Today’s rapidly growing digital infrastructure demands steadily increasing data rates on all communication platforms.
While optical data transfer is already a standard in the long-haul regime it is still quite rare on the short distance e.g. for chip-to-chip interconnection. Nevertheless, increasing power consumption and strong crosstalk between signal lines imposes limits to conventional electric interconnection technologies also on short length scales. Optical data transfer can overcome these hurdles but technological challenges and expensive integration still impede market penetration of optical interconnects strongly.
Fraunhofer ISC meets the demand for optical data transfer by developing novel core and cladding material systems for conventional optical waveguides. Conventional means here, that core and cladding are fabricated along several subsequent processing steps with UV-lithography. The developed materials are inorganic/organic hybrid polymers (ORMOCER®) that can be tuned to meet application specific requirements and that exhibit extraordinary optical properties and reliability.
3D waveguides written inside optical hybrid polymer (ORMOCER®) using ultrafast laser-based polymerization.

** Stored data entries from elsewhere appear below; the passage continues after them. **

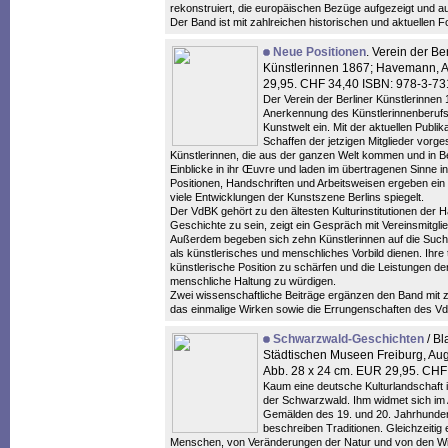
rekonstruiert, die europäischen Bezüge aufgezeigt und 
Der Band ist mit zahlreichen historischen und aktuellen 
Neue Positionen
. Verein der Be
Künstlerinnen 1867; Havemann, An
29,95. CHF 34,40 ISBN: 978-3-7
Der Verein der Berliner Künstlerinnen 
Anerkennung des Künstlerinnenberufs u
Kunstwelt ein. Mit der aktuellen Publik
Schaffen der jetzigen Mitglieder vorge
Künstlerinnen, die aus der ganzen Welt kommen und in Be
Einblicke in ihr Œuvre und laden im übertragenen Sinne in
Positionen, Handschriften und Arbeitsweisen ergeben ein
viele Entwicklungen der Kunstszene Berlins spiegelt.
Der VdBK gehört zu den ältesten Kulturinstitutionen der H
Geschichte zu sein, zeigt ein Gespräch mit Vereinsmitgli
Außerdem begeben sich zehn Künstlerinnen auf die Suche
als künstlerisches und menschliches Vorbild dienen. Ihre 
künstlerische Position zu schärfen und die Leistungen der
menschliche Haltung zu würdigen.
Zwei wissenschaftliche Beiträge ergänzen den Band mit z
das einmalige Wirken sowie die Errungenschaften des Vd
Schwarzwald-Geschichten
/ Bl
Städtischen Museen Freiburg, Aug
Abb. 28 x 24 cm. EUR 29,95. CH
Kaum eine deutsche Kulturlandschaft i
der Schwarzwald. Ihm widmet sich i
Gemälden des 19. und 20. Jahrhundert
beschreiben Traditionen. Gleichzeiti
Menschen, von Veränderungen der Natur und von den Widr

In addition, Fraunhofer ISC develops the materials and the technology for 3D optical interconnects fabricated by ultrashort laser processing. In this process, the waveguide is written along arbitrary trajectories in 3D space to create an optical link between two optoelectronic components, e.g. a VCSEL and a photodiode. This process can be carried out after the assembly of the optical components - hence, no tight tolerances for the assembly. Moreover, the number of processing steps is reduced significantly compared to processing with UV-lithography. This approach has received SPIE’s Green Photonics Award in 2013.